My senses are pretty overwhelmed. Travel is a tough thing. I wonder if it gets easier the longer you do it? Or the longer you stay in one place? Or the older your kids get? Or maybe it makes a difference if you travel with a friend or spouse with whom you can share the newness of it all. I feel like maybe it's like learning to ride a bike--you fall off, time and again. You feel unsteady on your wheels. You rely on training wheels or your dad to hold you up. Then one day you get on and go--and eventually you don't really remember how you ever got to this place or what it felt like to be scared of trying.
It's disorienting to be without my people--my husband and kids. They are my compass. They point me in the direction I need to go: school, work, mealtime, laundry time, cleaning time, snuggle time, bedtime. I am discovering possibly for the first time how much energy I expend outward, away from myself. Partly because of the nature of being responsible for others, and maybe now I think partly because it's easier to focus on anything but what's inside me.

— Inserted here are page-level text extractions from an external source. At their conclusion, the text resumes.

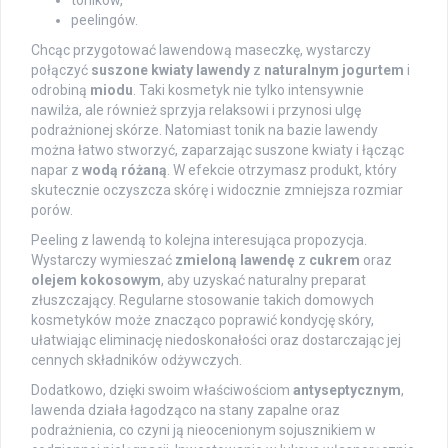
peelingów.
Chcąc przygotować lawendową maseczkę, wystarczy
połączyć
suszone kwiaty lawendy
z
naturalnym jogurtem
i
odrobiną
miodu
. Taki kosmetyk nie tylko intensywnie
nawilża, ale również sprzyja relaksowi i przynosi ulgę
podrażnionej skórze. Natomiast tonik na bazie lawendy
można łatwo stworzyć, zaparzając suszone kwiaty i łącząc
napar z
wodą różaną
. W efekcie otrzymasz produkt, który
skutecznie oczyszcza skórę i widocznie zmniejsza rozmiar
porów.
Peeling z lawendą to kolejna interesująca propozycja.
Wystarczy wymieszać
zmieloną lawendę
z
cukrem
oraz
olejem kokosowym
, aby uzyskać naturalny preparat
złuszczający. Regularne stosowanie takich domowych
kosmetyków może znacząco poprawić kondycję skóry,
ułatwiając eliminację niedoskonałości oraz dostarczając jej
cennych składników odżywczych.
Dodatkowo, dzięki swoim właściwościom
antyseptycznym
,
lawenda działa łagodząco na stany zapalne oraz
podrażnienia, co czyni ją nieocenionym sojusznikiem w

I sit at this coffee shop alone while my friend teaches Cloud School, her inventive solution to a poor education system in her village. She gathers four children together in a garage. While they work, I sit and practice being alone. I write. And think.
I find myself having ADD--like when intro to meditate and after 10 seconds or so start to panic: what if I can't sit here the whole time? What if my nose itches? What if everyone else has some kind of epiphany and i don't hear anything? What if I'm not equipped to do this?
But what if the question really is how to be ok with focusing on my nose itching?
I look around. There are dogs. Lots of dogs. Everywhere. A tall, white man in cut-off teal pants walks wih his arm around a dark-skinned man with dreads tucked inside a woven hat with colors from the African flag on it. Across the street, a man in the wine store parking lot stares at me--for longer than I'm comfortable being stared at. I look up again and he's gone. Another man has taken his place, this one leaning on an aluminum crutch, struggling to take every step. His scruffy canine companion follows closely by his side, pauses to check the scent on a nearby rock. An Indonesian man at the table next to me lights one Pall Mall cigarette after another while his dog barks at every passerby. A blue vintage Mercedes drives slowly by. The clouds hang low on the mountains in front of me. I hear German, English, and Afrikaans--they intertwine and hang in the air.
Yes, maybe focusing on the itch is what will ground me.